**Work instruction**: For this exercise, please transcribe exactly and only the lines from the one containing "wrist: (267, 487)" through the end of the material, both ends included, without pictures.

**Records supplied**:
• • •

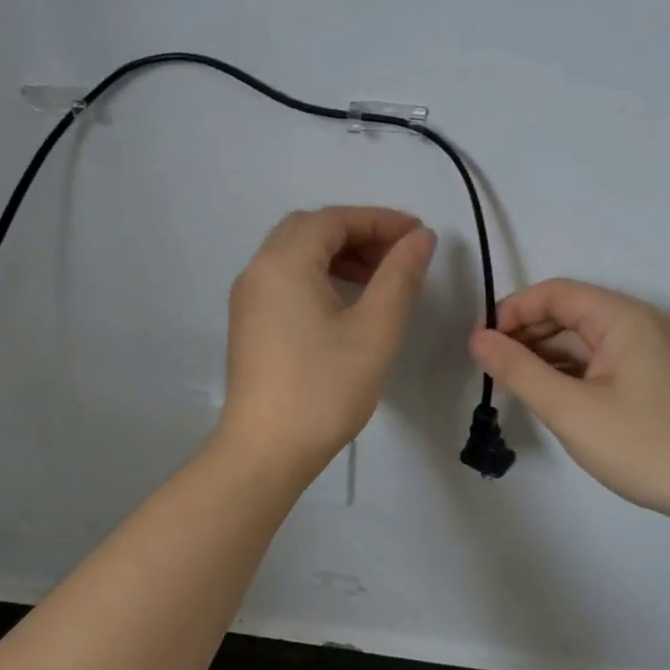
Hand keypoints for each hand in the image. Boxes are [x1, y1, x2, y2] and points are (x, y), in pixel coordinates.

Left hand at [217, 207, 436, 472]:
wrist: (266, 450)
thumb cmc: (324, 388)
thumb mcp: (375, 329)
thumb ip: (400, 276)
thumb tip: (420, 237)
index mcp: (283, 262)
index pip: (334, 219)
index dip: (380, 220)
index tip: (419, 235)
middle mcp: (258, 270)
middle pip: (310, 230)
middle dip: (358, 234)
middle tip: (398, 255)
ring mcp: (248, 299)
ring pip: (295, 256)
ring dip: (338, 255)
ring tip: (379, 278)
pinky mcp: (249, 324)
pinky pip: (285, 281)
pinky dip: (318, 276)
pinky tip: (346, 303)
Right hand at [469, 279, 669, 521]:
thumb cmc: (644, 445)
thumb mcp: (570, 409)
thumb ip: (518, 370)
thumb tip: (478, 339)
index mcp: (624, 317)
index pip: (556, 293)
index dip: (513, 312)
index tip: (482, 345)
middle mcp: (644, 323)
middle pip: (573, 313)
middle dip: (528, 335)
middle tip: (494, 370)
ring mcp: (657, 351)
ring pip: (589, 341)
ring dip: (550, 356)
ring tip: (518, 387)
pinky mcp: (662, 378)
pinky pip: (608, 361)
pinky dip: (576, 372)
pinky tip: (556, 397)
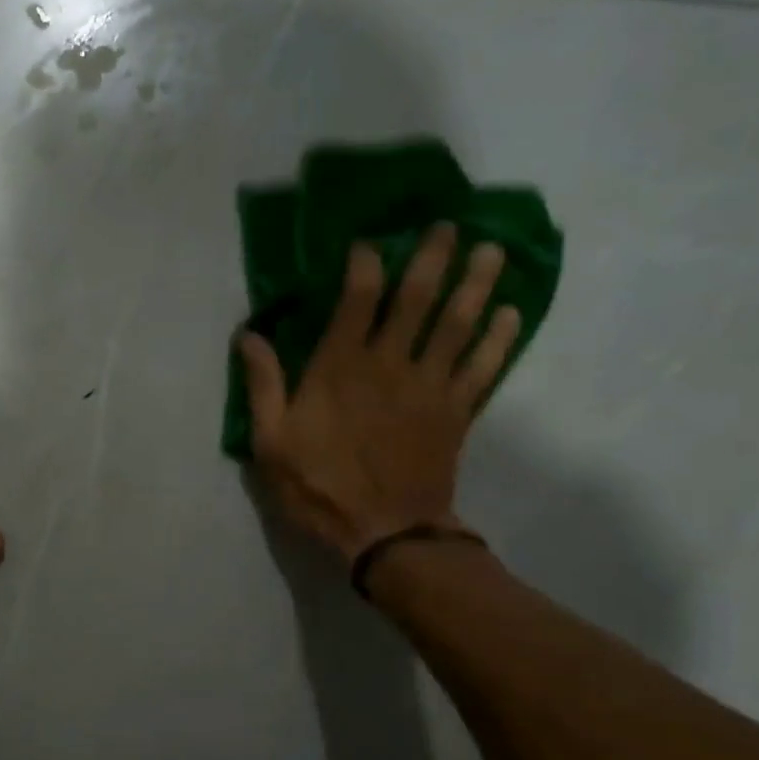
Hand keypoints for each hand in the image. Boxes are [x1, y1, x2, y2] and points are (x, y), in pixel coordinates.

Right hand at [236, 222, 518, 564]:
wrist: (384, 532)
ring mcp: (430, 386)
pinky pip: (484, 366)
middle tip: (450, 226)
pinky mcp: (457, 411)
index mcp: (341, 367)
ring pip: (459, 324)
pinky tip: (511, 313)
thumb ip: (263, 385)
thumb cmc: (319, 486)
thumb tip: (248, 335)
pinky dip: (500, 339)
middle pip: (418, 299)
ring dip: (476, 284)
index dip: (366, 263)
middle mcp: (390, 364)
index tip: (369, 242)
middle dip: (434, 258)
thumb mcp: (271, 442)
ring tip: (491, 251)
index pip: (359, 298)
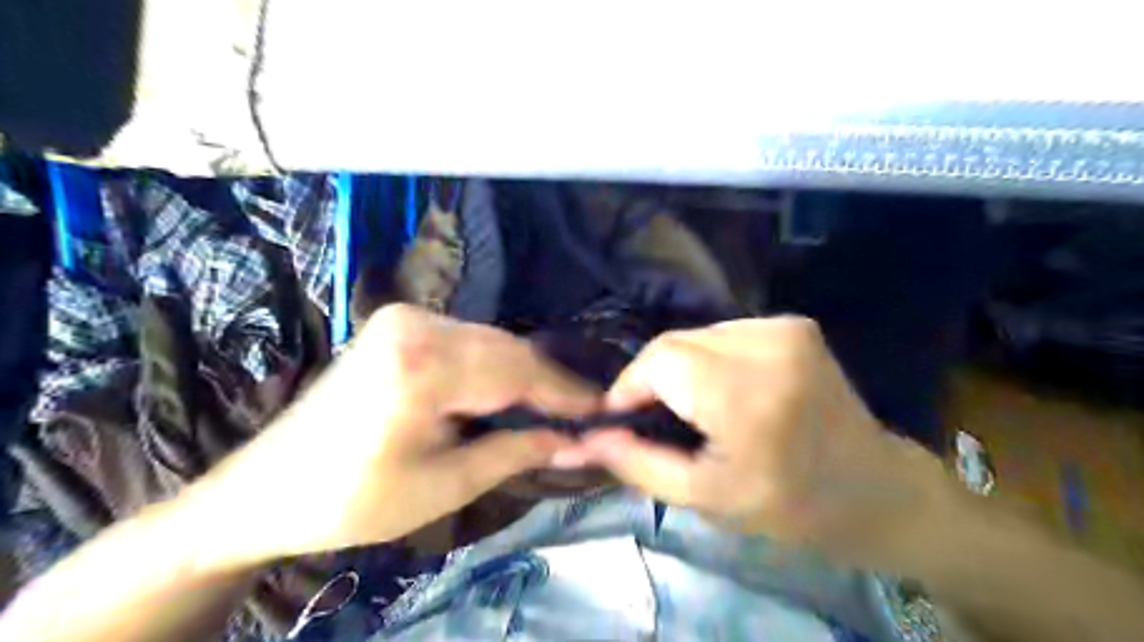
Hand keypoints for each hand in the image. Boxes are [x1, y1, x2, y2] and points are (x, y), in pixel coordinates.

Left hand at [188, 302, 599, 565]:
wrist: (267, 487)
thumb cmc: (352, 500)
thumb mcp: (444, 485)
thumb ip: (515, 453)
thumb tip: (576, 444)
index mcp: (422, 366)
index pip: (518, 372)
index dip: (565, 394)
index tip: (604, 409)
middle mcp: (417, 324)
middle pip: (509, 350)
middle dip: (549, 383)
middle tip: (585, 413)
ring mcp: (406, 317)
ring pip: (492, 341)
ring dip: (525, 373)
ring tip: (556, 406)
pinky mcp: (400, 323)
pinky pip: (469, 340)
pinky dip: (496, 365)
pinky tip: (512, 390)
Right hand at [577, 317, 958, 570]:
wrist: (872, 488)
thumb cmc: (789, 506)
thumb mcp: (704, 498)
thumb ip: (638, 464)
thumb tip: (584, 440)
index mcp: (748, 397)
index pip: (660, 360)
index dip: (630, 386)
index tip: (622, 418)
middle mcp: (768, 347)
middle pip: (674, 343)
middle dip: (651, 379)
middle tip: (652, 418)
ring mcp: (785, 328)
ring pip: (694, 335)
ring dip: (679, 368)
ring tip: (690, 407)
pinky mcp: (792, 323)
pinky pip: (722, 333)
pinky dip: (707, 359)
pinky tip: (721, 389)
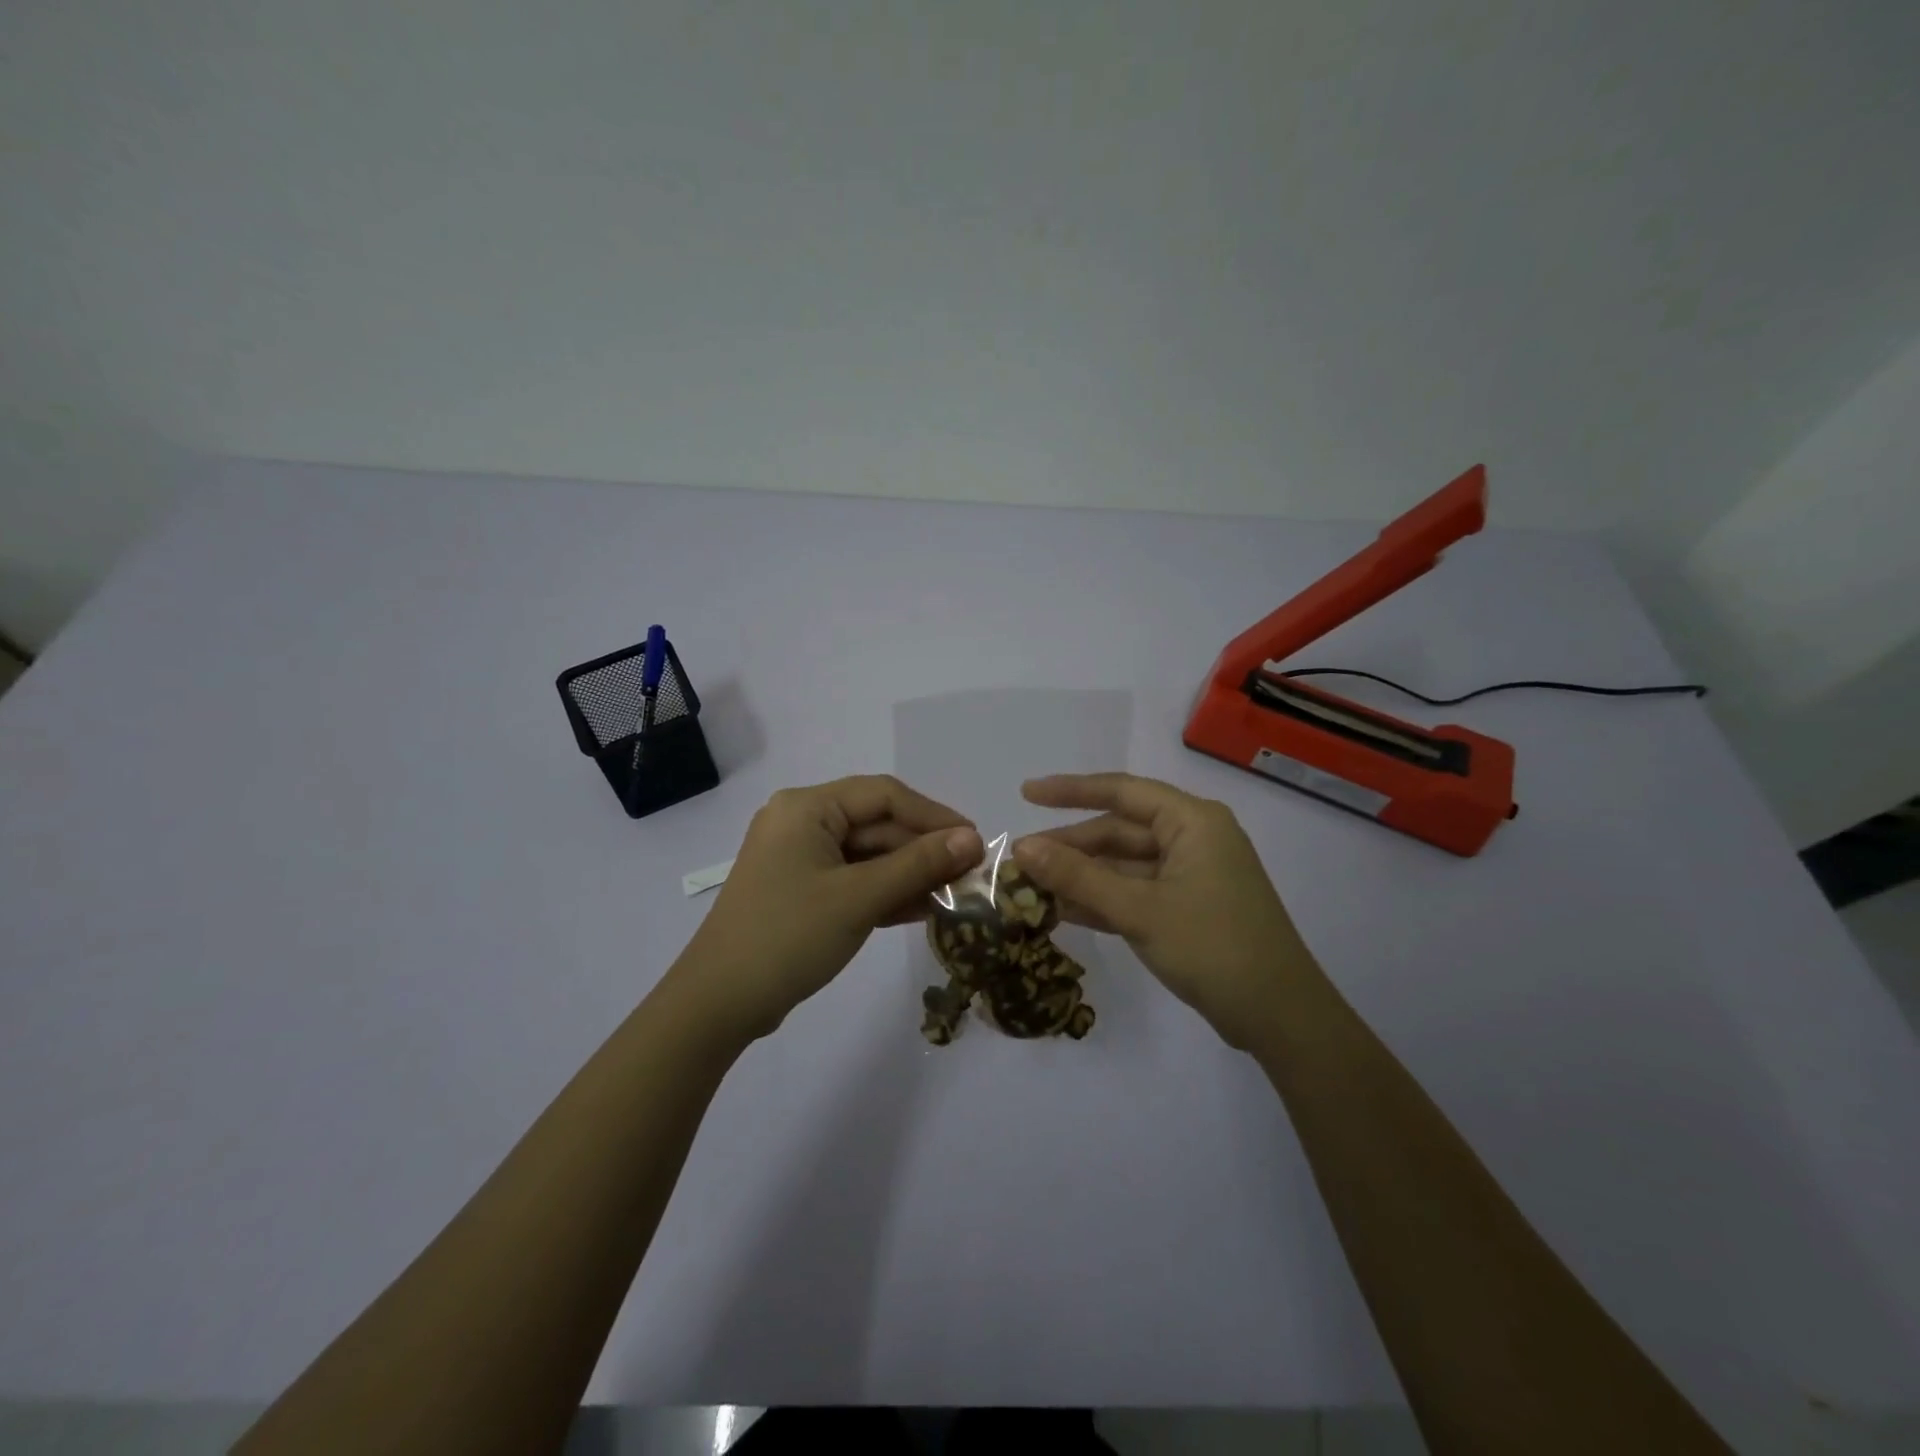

• • •

**The answer**:
wrist: (267, 487)
thumb cmc: (352, 500)
thumb mcp: (444, 485)
thumb ip: (515, 453)
thumb tip: (576, 444)
index mcp: (422, 366)
index pip: (518, 372)
index dip: (565, 394)
index tip: (604, 409)
middle mcp: (417, 324)
middle pip: (509, 350)
middle dip: (549, 383)
middle tip: (585, 413)
ring mcp: (406, 317)
ring pip: (492, 341)
ring dip: (525, 373)
ring tip: (556, 406)
pinky mcp: (400, 323)
pinky pip: (469, 340)
pinky dip: (496, 365)
pinky tip: (512, 390)
Right hand at [577, 317, 958, 570]:
wrist: (872, 488)
thumb cmc: (789, 506)
thumb mcp: (704, 498)
thumb ip: (638, 464)
thumb tip: (584, 440)
index mcp: (748, 397)
index pip: (660, 360)
index dip: (630, 386)
index tip: (622, 418)
middle mcp: (768, 347)
middle pip: (674, 343)
middle dip: (651, 379)
middle tip: (652, 418)
ring mcp: (785, 328)
ring pip: (694, 335)
ring dip: (679, 368)
ring tip: (690, 407)
pinky mcp: (792, 323)
pinky pip: (722, 333)
pinky dip: (707, 359)
pinky tip: (721, 389)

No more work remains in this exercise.